That allows me to import mypackage.moduleA. But unfortunately it forces moduleA to be imported as soon as mypackage is imported, which is not what I want (I am making moduleA an optional package, so dependencies are not guaranteed).

Can I still enable mypackage.moduleA imports using lazy module loading when import mypackage runs? The user should explicitly import mypackage.moduleA to trigger the import.

>Solution :

You could use a module level getattr hook to lazy load "moduleA" on first use.

# in mypackage/__init__.py

some_other_name = 123

def __getattr__(name):
    global moduleA
    if name == "moduleA":
        from mypackage.subpackage import moduleA
        return moduleA
    raise AttributeError(name)

Requires Python-3.7+. Note that the getattr is only invoked for names that aren’t otherwise found in the namespace, so from mypackage import some_other_name will not invoke the hook and won’t trigger an early import of the subpackage.

This will work:

from mypackage import moduleA

This will also work:

import mypackage
mypackage.moduleA

Though be aware of one important caveat to maintain backward compatibility. A direct submodule import will not work, because the submodule is not actually there to be found by the import system directly:

import mypackage.moduleA

To avoid breaking this form of import statement, you may still include a mypackage/moduleA.py file (which can be a deprecation shim)

# in mypackage/moduleA.py
import warnings
warnings.warn(
    message="mypackage.moduleA has moved to mypackage.subpackage.moduleA",
    category=DeprecationWarning,
    stacklevel=2,
)

from mypackage.subpackage.moduleA import *

The deprecation notice should hang around for a couple of releases, and then you can remove mypackage/moduleA.py entirely in the next breaking release, being sure to mention the change in your release notes.

**Given records:**
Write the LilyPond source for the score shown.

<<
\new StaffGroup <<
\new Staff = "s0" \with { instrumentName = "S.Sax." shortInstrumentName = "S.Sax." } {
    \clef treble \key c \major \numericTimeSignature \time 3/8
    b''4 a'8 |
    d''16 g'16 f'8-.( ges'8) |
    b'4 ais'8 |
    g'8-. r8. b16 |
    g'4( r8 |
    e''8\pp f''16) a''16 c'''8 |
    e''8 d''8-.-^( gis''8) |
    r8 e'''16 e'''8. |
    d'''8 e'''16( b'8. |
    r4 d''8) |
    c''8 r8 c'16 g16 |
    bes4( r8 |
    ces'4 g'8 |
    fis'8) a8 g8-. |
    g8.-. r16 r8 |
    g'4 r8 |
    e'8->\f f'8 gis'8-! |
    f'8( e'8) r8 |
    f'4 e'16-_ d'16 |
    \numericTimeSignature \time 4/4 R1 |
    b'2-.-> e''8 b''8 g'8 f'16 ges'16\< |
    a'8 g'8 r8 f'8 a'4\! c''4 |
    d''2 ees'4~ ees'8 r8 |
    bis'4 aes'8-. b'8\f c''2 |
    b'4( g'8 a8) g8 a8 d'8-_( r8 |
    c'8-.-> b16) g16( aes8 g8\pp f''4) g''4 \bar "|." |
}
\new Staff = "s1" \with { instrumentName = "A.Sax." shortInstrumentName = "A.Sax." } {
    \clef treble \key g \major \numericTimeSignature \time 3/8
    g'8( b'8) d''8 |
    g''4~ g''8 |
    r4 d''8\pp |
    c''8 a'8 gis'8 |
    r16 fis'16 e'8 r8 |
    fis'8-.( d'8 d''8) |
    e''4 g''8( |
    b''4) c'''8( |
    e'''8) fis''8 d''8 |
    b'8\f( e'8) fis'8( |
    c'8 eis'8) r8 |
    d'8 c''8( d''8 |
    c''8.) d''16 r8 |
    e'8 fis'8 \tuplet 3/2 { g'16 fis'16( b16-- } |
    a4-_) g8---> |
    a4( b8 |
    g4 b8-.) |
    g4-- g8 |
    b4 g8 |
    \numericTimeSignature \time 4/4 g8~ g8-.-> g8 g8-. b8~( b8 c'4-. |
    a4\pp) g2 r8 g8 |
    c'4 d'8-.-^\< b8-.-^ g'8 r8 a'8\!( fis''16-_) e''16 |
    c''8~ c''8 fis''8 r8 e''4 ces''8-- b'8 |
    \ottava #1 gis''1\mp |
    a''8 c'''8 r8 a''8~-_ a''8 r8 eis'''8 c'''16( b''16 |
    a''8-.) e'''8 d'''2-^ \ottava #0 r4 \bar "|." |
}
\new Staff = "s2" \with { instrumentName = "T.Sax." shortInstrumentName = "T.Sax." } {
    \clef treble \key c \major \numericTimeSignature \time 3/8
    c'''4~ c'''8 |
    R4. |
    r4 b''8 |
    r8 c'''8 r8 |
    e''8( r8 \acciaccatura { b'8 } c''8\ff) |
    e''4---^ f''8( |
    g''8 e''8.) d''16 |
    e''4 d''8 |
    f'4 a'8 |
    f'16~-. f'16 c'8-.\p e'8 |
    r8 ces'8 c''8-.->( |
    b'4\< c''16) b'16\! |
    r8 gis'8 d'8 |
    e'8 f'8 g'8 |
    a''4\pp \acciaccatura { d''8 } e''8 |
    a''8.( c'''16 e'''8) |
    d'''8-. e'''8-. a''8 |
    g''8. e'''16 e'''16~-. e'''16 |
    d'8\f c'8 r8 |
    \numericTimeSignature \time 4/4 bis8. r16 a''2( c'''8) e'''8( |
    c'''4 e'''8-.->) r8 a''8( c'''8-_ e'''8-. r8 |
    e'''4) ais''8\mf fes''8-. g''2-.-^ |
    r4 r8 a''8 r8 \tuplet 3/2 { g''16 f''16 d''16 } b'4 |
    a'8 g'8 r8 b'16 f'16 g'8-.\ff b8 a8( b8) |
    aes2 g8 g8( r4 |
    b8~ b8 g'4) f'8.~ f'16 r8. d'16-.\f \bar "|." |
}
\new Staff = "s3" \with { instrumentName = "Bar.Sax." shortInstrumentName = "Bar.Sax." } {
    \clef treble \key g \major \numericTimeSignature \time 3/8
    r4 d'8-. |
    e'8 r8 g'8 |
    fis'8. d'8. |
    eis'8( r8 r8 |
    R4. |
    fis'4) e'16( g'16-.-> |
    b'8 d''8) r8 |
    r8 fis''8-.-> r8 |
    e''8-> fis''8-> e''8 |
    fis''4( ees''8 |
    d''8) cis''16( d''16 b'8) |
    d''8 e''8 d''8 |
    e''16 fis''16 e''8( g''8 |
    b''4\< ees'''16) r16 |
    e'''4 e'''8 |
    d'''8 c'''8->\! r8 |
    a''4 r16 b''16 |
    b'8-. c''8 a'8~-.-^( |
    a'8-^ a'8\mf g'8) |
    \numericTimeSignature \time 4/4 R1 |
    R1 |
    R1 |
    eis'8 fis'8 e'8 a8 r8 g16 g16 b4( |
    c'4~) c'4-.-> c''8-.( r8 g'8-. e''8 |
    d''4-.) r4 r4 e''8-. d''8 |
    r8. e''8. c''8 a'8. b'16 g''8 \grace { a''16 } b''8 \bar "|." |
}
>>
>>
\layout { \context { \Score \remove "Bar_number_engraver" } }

**Tasks to carry out:**
1. In the extract on lazy module loading, begin at the words "# in mypackage/__init__.py" and stop after "of the subpackage.". Reproduce that span with "some_other_name" swapped for "spare_name".
2. Answer these questions from the extract on lazy module loading:
(a) Which Python version does the getattr hook approach require?
(b) What warning category does the deprecation shim in mypackage/moduleA.py use?
(c) How long should the deprecation notice remain before mypackage/moduleA.py is removed?
3. Recast the paragraph of the extract on lazy module loading that begins "Requires Python-3.7+." as a short bulleted list that keeps its main facts.

**Exercise responses:**
1.
# in mypackage/__init__.py

spare_name = 123

def __getattr__(name):
    global moduleA
    if name == "moduleA":
        from mypackage.subpackage import moduleA
        return moduleA
    raise AttributeError(name)

Requires Python-3.7+. Note that the getattr is only invoked for names that aren’t otherwise found in the namespace, so from mypackage import spare_name will not invoke the hook and won’t trigger an early import of the subpackage.

2.
(a) Python 3.7 or later.
(b) DeprecationWarning.
(c) A couple of releases.

3.
- The approach requires Python 3.7 or later.
- The getattr hook is invoked only for names not otherwise found in the namespace.
- So from mypackage import some_other_name does not invoke the hook and does not trigger an early import of the subpackage.